Data shown:
'''

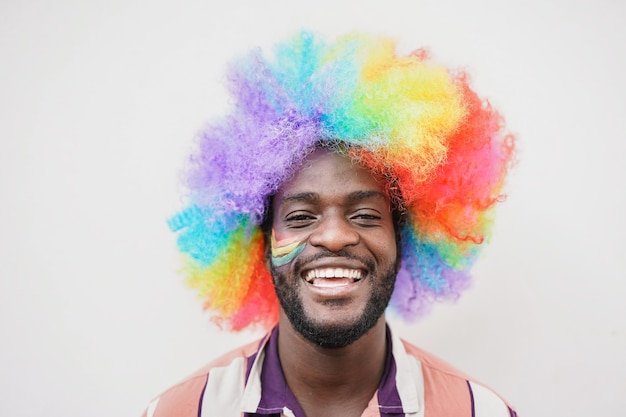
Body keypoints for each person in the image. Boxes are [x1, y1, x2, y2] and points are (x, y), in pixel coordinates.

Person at [143, 31, 518, 416]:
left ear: (405, 239)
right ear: (261, 243)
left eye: (365, 215)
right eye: (301, 217)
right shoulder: (184, 410)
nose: (335, 236)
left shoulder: (479, 411)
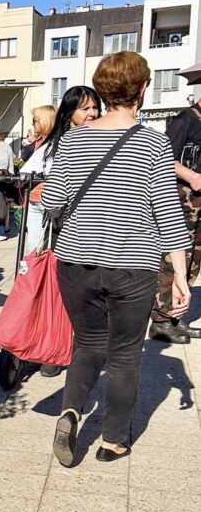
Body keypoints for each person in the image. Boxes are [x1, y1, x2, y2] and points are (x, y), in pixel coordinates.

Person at [41, 52, 190, 468]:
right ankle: (112, 440)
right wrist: (180, 275)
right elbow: (167, 212)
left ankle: (71, 411)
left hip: (74, 262)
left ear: (102, 90)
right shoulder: (153, 142)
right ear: (142, 89)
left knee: (87, 344)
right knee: (125, 355)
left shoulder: (72, 139)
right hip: (132, 266)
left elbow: (52, 201)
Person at [20, 87, 102, 253]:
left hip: (94, 226)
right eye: (85, 109)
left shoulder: (103, 141)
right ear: (70, 112)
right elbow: (26, 174)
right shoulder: (54, 145)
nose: (92, 113)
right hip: (62, 227)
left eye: (95, 108)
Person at [149, 86, 201, 344]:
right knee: (173, 260)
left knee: (194, 261)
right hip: (182, 203)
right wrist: (192, 176)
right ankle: (160, 320)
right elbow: (164, 158)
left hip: (199, 205)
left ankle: (176, 317)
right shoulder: (185, 119)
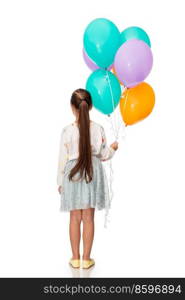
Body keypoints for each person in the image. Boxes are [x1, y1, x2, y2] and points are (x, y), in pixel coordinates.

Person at [57, 88, 118, 269]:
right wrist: (114, 148)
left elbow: (62, 158)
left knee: (75, 217)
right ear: (90, 106)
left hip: (73, 173)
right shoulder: (98, 129)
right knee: (89, 218)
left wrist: (60, 182)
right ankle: (86, 258)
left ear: (72, 107)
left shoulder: (67, 131)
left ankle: (75, 258)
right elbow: (103, 154)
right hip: (92, 172)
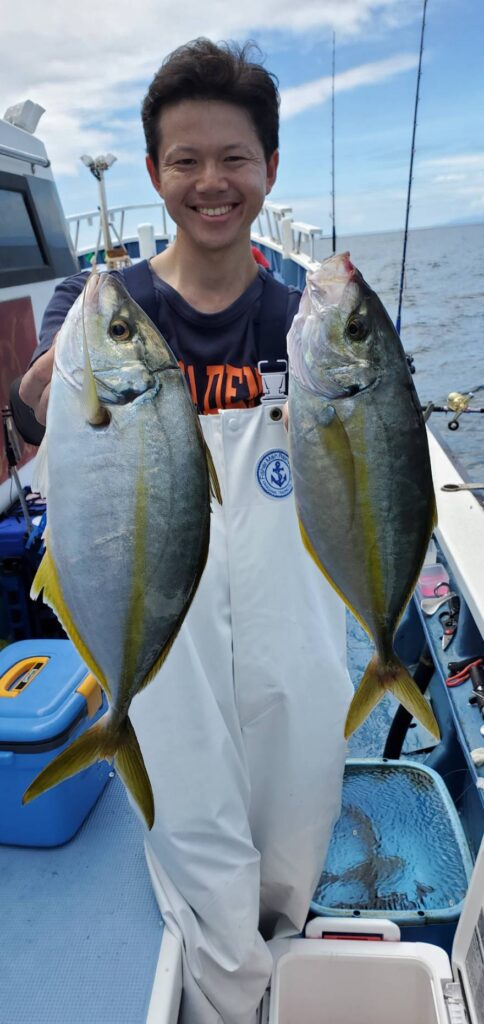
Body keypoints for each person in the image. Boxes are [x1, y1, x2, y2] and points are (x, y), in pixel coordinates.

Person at [18, 39, 353, 1024]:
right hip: (157, 599)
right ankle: (225, 993)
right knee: (192, 808)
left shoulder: (300, 321)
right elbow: (35, 423)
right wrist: (44, 389)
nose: (211, 182)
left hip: (292, 613)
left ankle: (284, 957)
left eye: (234, 158)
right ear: (154, 170)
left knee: (300, 797)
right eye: (185, 160)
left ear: (269, 169)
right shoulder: (99, 307)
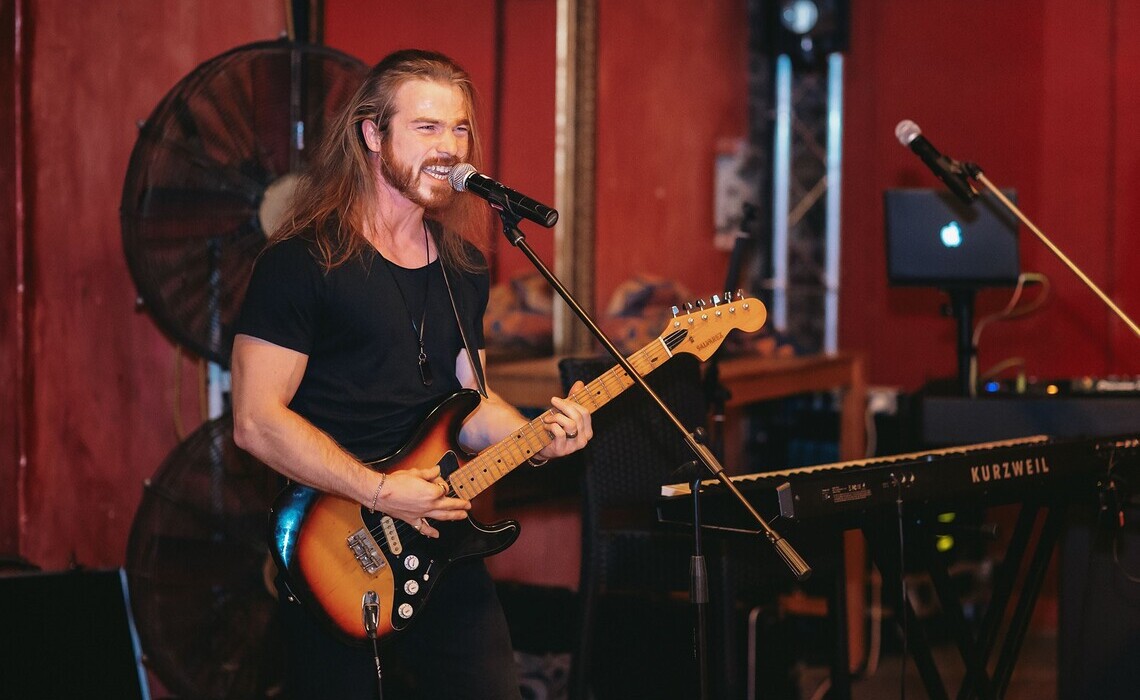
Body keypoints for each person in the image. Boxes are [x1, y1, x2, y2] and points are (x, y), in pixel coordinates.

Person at [231, 49, 593, 700]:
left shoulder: (463, 266)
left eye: (459, 129)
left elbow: (471, 403)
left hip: (444, 540)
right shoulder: (301, 263)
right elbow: (256, 422)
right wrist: (378, 490)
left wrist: (539, 437)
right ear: (372, 134)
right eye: (426, 128)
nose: (449, 147)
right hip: (340, 546)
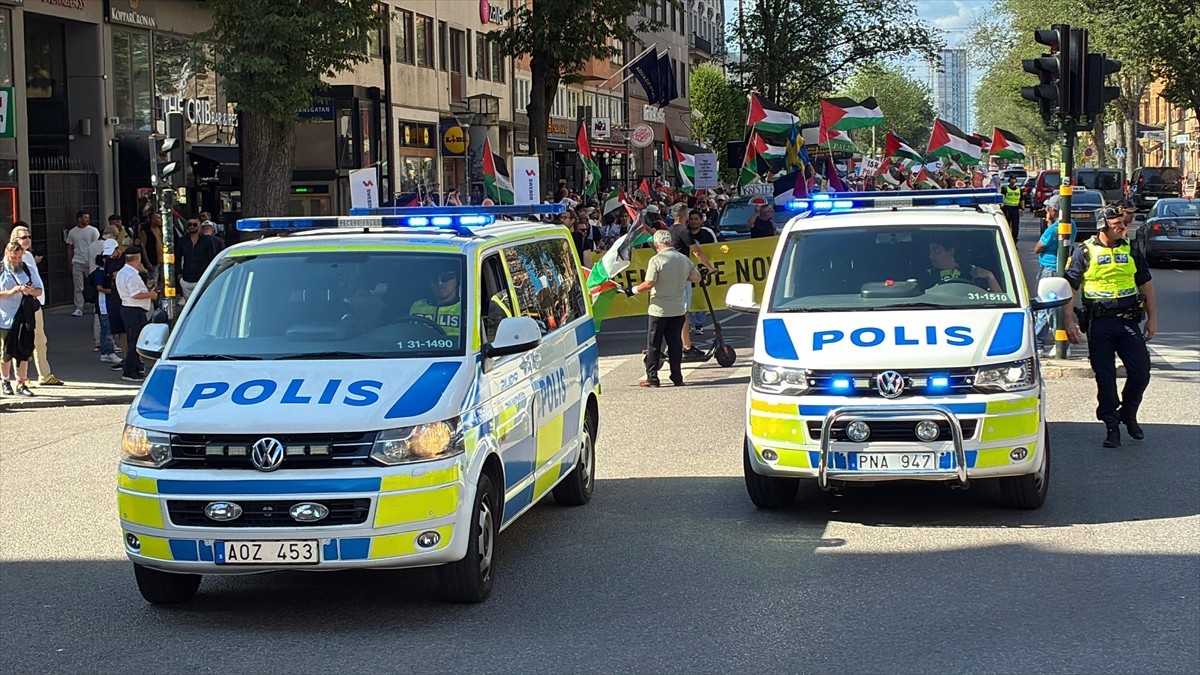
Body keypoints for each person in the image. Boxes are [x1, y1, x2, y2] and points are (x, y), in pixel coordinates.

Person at [1064, 205, 1156, 448]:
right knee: (1105, 377)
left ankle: (1128, 412)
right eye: (1118, 225)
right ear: (1103, 226)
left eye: (1123, 224)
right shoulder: (1084, 251)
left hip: (1128, 321)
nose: (1123, 228)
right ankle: (1111, 425)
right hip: (1100, 322)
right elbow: (1070, 289)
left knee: (1141, 372)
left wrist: (1152, 319)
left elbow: (1146, 285)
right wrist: (1068, 322)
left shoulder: (1131, 249)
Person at [625, 229, 700, 388]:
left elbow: (649, 283)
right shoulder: (683, 258)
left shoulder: (656, 260)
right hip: (678, 308)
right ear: (670, 242)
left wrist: (632, 290)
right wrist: (680, 277)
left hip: (659, 309)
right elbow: (696, 277)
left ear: (658, 244)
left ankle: (653, 377)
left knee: (654, 344)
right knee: (675, 344)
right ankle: (677, 376)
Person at [8, 224, 64, 386]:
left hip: (35, 303)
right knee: (21, 341)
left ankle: (44, 375)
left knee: (40, 340)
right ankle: (21, 378)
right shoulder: (13, 258)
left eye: (29, 237)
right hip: (20, 305)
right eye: (23, 237)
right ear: (15, 239)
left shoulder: (29, 256)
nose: (27, 240)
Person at [1032, 195, 1076, 356]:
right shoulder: (1071, 224)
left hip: (1049, 271)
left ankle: (1061, 343)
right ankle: (1038, 343)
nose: (1045, 210)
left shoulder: (1053, 229)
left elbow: (1038, 248)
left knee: (1051, 309)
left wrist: (1049, 226)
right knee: (1043, 308)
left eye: (1047, 207)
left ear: (1054, 210)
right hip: (1058, 268)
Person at [0, 241, 45, 396]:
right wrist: (12, 291)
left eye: (19, 257)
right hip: (6, 317)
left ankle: (21, 382)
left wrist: (30, 291)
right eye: (13, 258)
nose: (16, 261)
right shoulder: (1, 270)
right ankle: (5, 381)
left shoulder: (28, 269)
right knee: (6, 352)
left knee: (24, 350)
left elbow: (39, 291)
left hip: (25, 316)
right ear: (6, 254)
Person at [116, 246, 157, 382]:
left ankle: (134, 367)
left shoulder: (123, 272)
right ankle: (130, 371)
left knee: (133, 340)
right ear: (138, 258)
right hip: (134, 310)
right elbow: (135, 294)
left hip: (128, 308)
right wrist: (151, 294)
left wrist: (147, 288)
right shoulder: (131, 274)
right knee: (134, 341)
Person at [675, 209, 717, 342]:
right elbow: (697, 252)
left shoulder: (669, 230)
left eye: (696, 219)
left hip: (675, 273)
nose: (692, 221)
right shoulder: (684, 231)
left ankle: (681, 341)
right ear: (685, 216)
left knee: (679, 309)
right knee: (685, 311)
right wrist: (710, 267)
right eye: (690, 218)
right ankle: (686, 346)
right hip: (683, 274)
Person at [923, 241, 1003, 292]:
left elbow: (1000, 299)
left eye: (936, 251)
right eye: (930, 252)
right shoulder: (927, 275)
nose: (931, 256)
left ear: (950, 252)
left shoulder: (972, 271)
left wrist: (990, 276)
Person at [89, 239, 122, 365]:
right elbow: (99, 287)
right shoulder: (99, 272)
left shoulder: (108, 270)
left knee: (107, 328)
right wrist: (112, 291)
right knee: (107, 328)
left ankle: (108, 350)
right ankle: (108, 352)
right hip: (103, 304)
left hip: (109, 303)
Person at [408, 264, 462, 338]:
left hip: (454, 349)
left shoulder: (465, 308)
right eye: (434, 278)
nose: (440, 283)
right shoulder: (417, 305)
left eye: (446, 277)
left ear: (457, 280)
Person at [177, 215, 219, 303]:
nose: (192, 227)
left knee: (203, 303)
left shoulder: (207, 241)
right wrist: (179, 275)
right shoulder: (182, 241)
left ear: (200, 226)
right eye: (189, 225)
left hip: (202, 278)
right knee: (189, 305)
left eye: (194, 224)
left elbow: (212, 258)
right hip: (186, 279)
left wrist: (209, 276)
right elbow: (177, 258)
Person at [65, 210, 98, 316]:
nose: (87, 220)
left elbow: (96, 247)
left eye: (88, 218)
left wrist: (93, 260)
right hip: (77, 261)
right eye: (85, 217)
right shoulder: (72, 232)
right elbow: (70, 248)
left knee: (94, 284)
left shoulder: (93, 231)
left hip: (90, 262)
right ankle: (79, 307)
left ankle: (96, 305)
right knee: (78, 286)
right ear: (79, 219)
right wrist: (70, 262)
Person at [1001, 176, 1023, 242]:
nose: (1013, 180)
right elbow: (1001, 197)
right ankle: (1006, 238)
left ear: (1015, 180)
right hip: (1007, 208)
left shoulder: (1019, 189)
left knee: (1015, 226)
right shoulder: (1005, 189)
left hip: (1015, 209)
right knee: (1007, 225)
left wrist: (1023, 209)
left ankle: (1014, 239)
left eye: (1014, 179)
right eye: (1011, 179)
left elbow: (1022, 199)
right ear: (1009, 180)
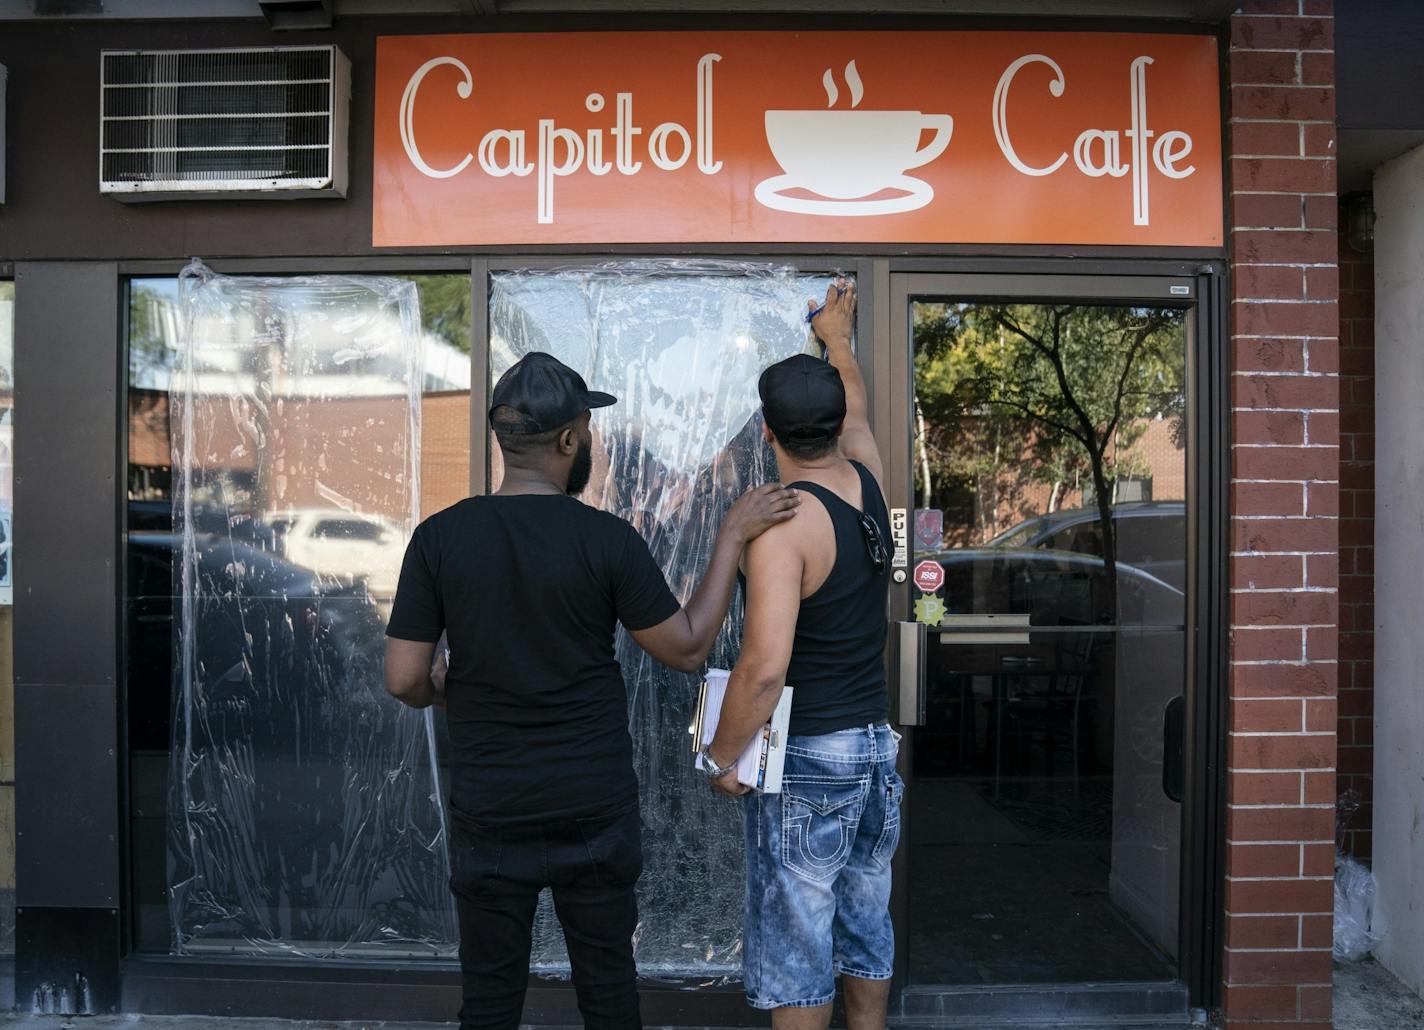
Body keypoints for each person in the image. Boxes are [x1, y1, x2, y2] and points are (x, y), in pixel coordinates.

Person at [383, 351, 800, 1030]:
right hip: (592, 808)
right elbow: (689, 646)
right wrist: (731, 536)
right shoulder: (606, 540)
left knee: (488, 1000)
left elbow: (403, 677)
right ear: (570, 440)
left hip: (491, 808)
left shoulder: (439, 538)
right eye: (589, 430)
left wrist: (443, 690)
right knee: (609, 992)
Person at [700, 282, 901, 1030]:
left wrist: (722, 757)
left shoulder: (784, 527)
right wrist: (837, 340)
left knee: (797, 951)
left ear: (766, 432)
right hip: (876, 753)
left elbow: (763, 668)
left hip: (813, 759)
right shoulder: (869, 482)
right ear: (835, 427)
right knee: (864, 929)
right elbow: (859, 410)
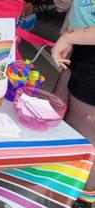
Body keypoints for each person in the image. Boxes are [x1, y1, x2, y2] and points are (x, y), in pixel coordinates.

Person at [52, 27, 95, 208]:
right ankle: (56, 181)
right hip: (82, 48)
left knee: (85, 136)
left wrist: (68, 37)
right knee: (54, 113)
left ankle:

'''

The task: Could you restate, word for word, the lines above from the one with "right wrist: (710, 267)" to the one with "right ankle: (108, 352)", both included?

Output for this task:
right wrist: (710, 267)
right eye: (690, 218)
right ankle: (686, 346)
right hip: (683, 274)
Person at [923, 241, 1003, 292]:
left elbow: (1000, 299)
left eye: (936, 251)
right eye: (930, 252)
right shoulder: (927, 275)
nose: (931, 256)
left ear: (950, 252)
left shoulder: (972, 271)
left wrist: (990, 276)
Person at [89, 239, 122, 365]:
right elbow: (99, 287)
right shoulder: (99, 272)
left shoulder: (108, 270)
left knee: (107, 328)
right wrist: (112, 291)
right knee: (107, 328)
left ankle: (108, 350)
right ankle: (108, 352)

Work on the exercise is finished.